I have a function that takes a pointer to a floating point array. Based on other conditions, I know that pointer is actually pointing to a 2x2 OR 3x3 matrix. (in fact the memory was initially allocated as such, e.g. float M[2][2] ) The important thing is I want to make this determination in the function body, not as the function argument.

void calcMatrix( int face, float * matrixReturnAsArray ) {     // Here, I would much rather work in natural matrix notation     if( is2x2 )     {         // ### cast matrixReturnAsArray to somethingAsMatrix[2][2]         somethingAsMatrix[0][1] = 2.002;         // etc..     }     else if(is3x3)     { //etc...     }  } 

I am aware that I could use templates and other techniques to better address this problem. My question is really about how to make such a cast at the ### comment.
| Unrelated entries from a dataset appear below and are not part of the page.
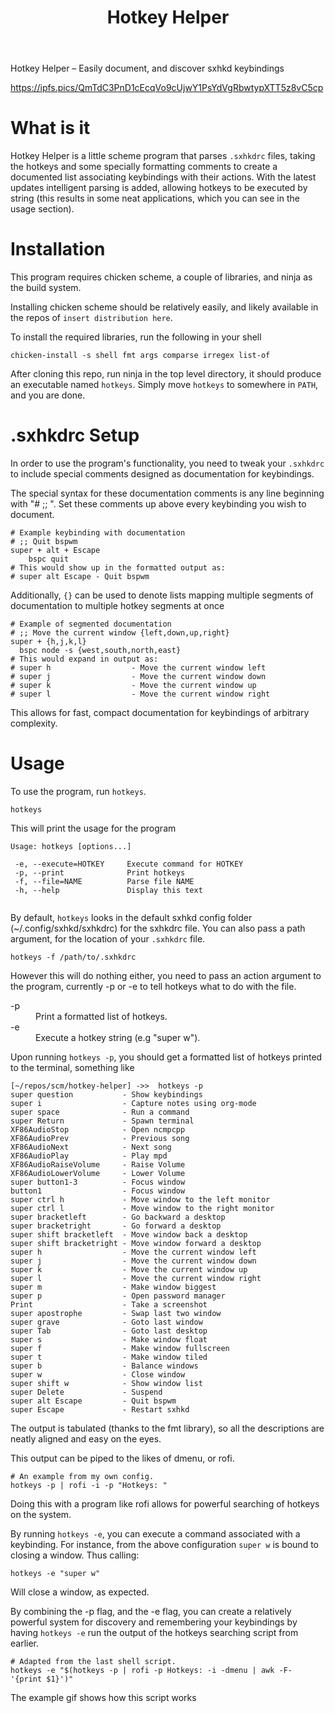 #+TITLE: Hotkey Helper

Hotkey Helper -- Easily document, and discover sxhkd keybindings

[[https://ipfs.pics/QmTdC3PnD1cEcqVo9cUjwY1PsYdVgRbwtypXTT5z8vC5cp]]

* What is it
Hotkey Helper is a little scheme program that parses =.sxhkdrc= files,
taking the hotkeys and some specially formatting comments to create a
documented list associating keybindings with their actions.
With the latest updates intelligent parsing is added, allowing
hotkeys to be executed by string (this results in some neat
applications, which you can see in the usage section).
* Installation
This program requires chicken scheme, a couple of libraries, and ninja
as the build system.

Installing chicken scheme should be relatively easily, and likely
available in the repos of =insert distribution here=.

To install the required libraries, run the following in your shell

#+BEGIN_SRC shell
chicken-install -s shell fmt args comparse irregex list-of
#+END_SRC

After cloning this repo, run ninja in the top level directory, it
should produce an executable named =hotkeys=. Simply move =hotkeys= to
somewhere in =PATH=, and you are done.
* .sxhkdrc Setup
In order to use the program's functionality, you need to tweak your
=.sxhkdrc= to include special comments designed as documentation for
keybindings.

The special syntax for these documentation comments is any line
beginning with "# ;; ". Set these comments up above every keybinding
you wish to document.

#+BEGIN_EXAMPLE
# Example keybinding with documentation
# ;; Quit bspwm
super + alt + Escape
    bspc quit
# This would show up in the formatted output as:
# super alt Escape - Quit bspwm
#+END_EXAMPLE

Additionally, ={}= can be used to denote lists mapping multiple segments
of documentation to multiple hotkey segments at once

#+BEGIN_EXAMPLE
# Example of segmented documentation
# ;; Move the current window {left,down,up,right}
super + {h,j,k,l}
  bspc node -s {west,south,north,east}
# This would expand in output as:
# super h                  - Move the current window left
# super j                  - Move the current window down
# super k                  - Move the current window up
# super l                  - Move the current window right
#+END_EXAMPLE

This allows for fast, compact documentation for keybindings of
arbitrary complexity.
* Usage
To use the program, run =hotkeys=.

#+BEGIN_SRC shell
hotkeys
#+END_SRC

This will print the usage for the program

#+BEGIN_EXAMPLE
Usage: hotkeys [options...]

 -e, --execute=HOTKEY     Execute command for HOTKEY
 -p, --print              Print hotkeys
 -f, --file=NAME          Parse file NAME
 -h, --help               Display this text

#+END_EXAMPLE

By default, =hotkeys= looks in the default sxhkd config folder
(~/.config/sxhkd/sxhkdrc) for the sxhkdrc file. You can also pass a path argument, for the location of your =.sxhkdrc=
file.

#+BEGIN_SRC shell
hotkeys -f /path/to/.sxhkdrc
#+END_SRC

However this will do nothing either, you need to pass an action
argument to the program, currently -p or -e to tell hotkeys what to do
with the file.

- -p :: Print a formatted list of hotkeys.
- -e :: Execute a hotkey string (e.g "super w").

Upon running =hotkeys -p=, you should get a formatted list of hotkeys
printed to the terminal, something like

#+BEGIN_EXAMPLE
[~/repos/scm/hotkey-helper] ->>  hotkeys -p
super question           - Show keybindings
super i                  - Capture notes using org-mode
super space              - Run a command
super Return             - Spawn terminal
XF86AudioStop            - Open ncmpcpp
XF86AudioPrev            - Previous song
XF86AudioNext            - Next song
XF86AudioPlay            - Play mpd
XF86AudioRaiseVolume     - Raise Volume
XF86AudioLowerVolume     - Lower Volume
super button1-3          - Focus window
button1                  - Focus window
super ctrl h             - Move window to the left monitor
super ctrl l             - Move window to the right monitor
super bracketleft        - Go backward a desktop
super bracketright       - Go forward a desktop
super shift bracketleft  - Move window back a desktop
super shift bracketright - Move window forward a desktop
super h                  - Move the current window left
super j                  - Move the current window down
super k                  - Move the current window up
super l                  - Move the current window right
super m                  - Make window biggest
super p                  - Open password manager
Print                    - Take a screenshot
super apostrophe         - Swap last two window
super grave              - Goto last window
super Tab                - Goto last desktop
super s                  - Make window float
super f                  - Make window fullscreen
super t                  - Make window tiled
super b                  - Balance windows
super w                  - Close window
super shift w            - Show window list
super Delete             - Suspend
super alt Escape         - Quit bspwm
super Escape             - Restart sxhkd
#+END_EXAMPLE

The output is tabulated (thanks to the fmt library), so all the
descriptions are neatly aligned and easy on the eyes.

This output can be piped to the likes of dmenu, or rofi.

#+BEGIN_SRC shell
# An example from my own config.
hotkeys -p | rofi -i -p "Hotkeys: "
#+END_SRC

Doing this with a program like rofi allows for powerful searching of
hotkeys on the system.

By running =hotkeys -e=, you can execute a command associated with a
keybinding. For instance, from the above configuration =super w= is
bound to closing a window. 
Thus calling:

#+BEGIN_SRC shell
hotkeys -e "super w"
#+END_SRC

Will close a window, as expected.

By combining the -p flag, and the -e flag, you can create a relatively
powerful system for discovery and remembering your keybindings by
having =hotkeys -e= run the output of the hotkeys searching script from
earlier.

#+BEGIN_SRC shell
# Adapted from the last shell script.
hotkeys -e "$(hotkeys -p | rofi -p Hotkeys: -i -dmenu | awk -F- '{print $1}')"
#+END_SRC

The example gif shows how this script works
Working in C++.

Answer 1

float (*somethingAsMatrix)[2] = (float (*)[2]) matrixReturnAsArray; 

Answer 2

float * could point to the first element of an array of floats, and ought to be reinterpret_castable to that array type. And the result of that cast could point to the first element of a float [][] and so should be reinterpret_castable to that type, and so on. You ought to be able to compose such casts and just directly do

float (&arr)[2][2] = *reinterpret_cast<float (*)[2][2]>(matrixReturnAsArray); 

An argument of the type float ** is not the same and should not be used this way.

To avoid undefined behavior the pointer must originate from an actual multi-dimensional array, and if the float* is used directly you cannot access more than the first row of the multi-dimensional matrix.

void foo(float *f) {     f[3] = 10.;      float (&arr)[2][2] = *reinterpret_cast<float (*)[2][2]>(f);     arr[1][1] = 10.; }  void main() {     float a[2][2];     foo(&a[0][0]); // f[3] = 10.; is undefined behavior, arr[1][1] = 10. is well defined      float b[4];     foo(&b[0]); // f[3] = 10.; is well-defined behavior, arr[1][1] = 10. is undefined } 

Given float arr[2][2]; nothing guarantees that &arr[0][1] + 1 is the same as &arr[1][0], as far as I have been able to determine. So although you can use a single dimensional array as a multi-dimensional array by doing f[i*width + j] you cannot treat a multi-dimensional array like a single dimensional array.

It's better to use C++'s compile-time type-safety instead of just relying on not accidentally passing the wrong thing or performing the wrong reinterpret_cast. To get type-safety using raw-arrays you should use references to the raw array type you want:

void foo(float (&f)[2][2]) {} void foo(float (&f)[3][3]) {} 

If you want to pass arrays by value you can't use raw arrays and should instead use something like std::array:

void foo(std::array<std::array<float,2>,2> f) {} void foo(std::array<std::array<float,3>,3> f) {}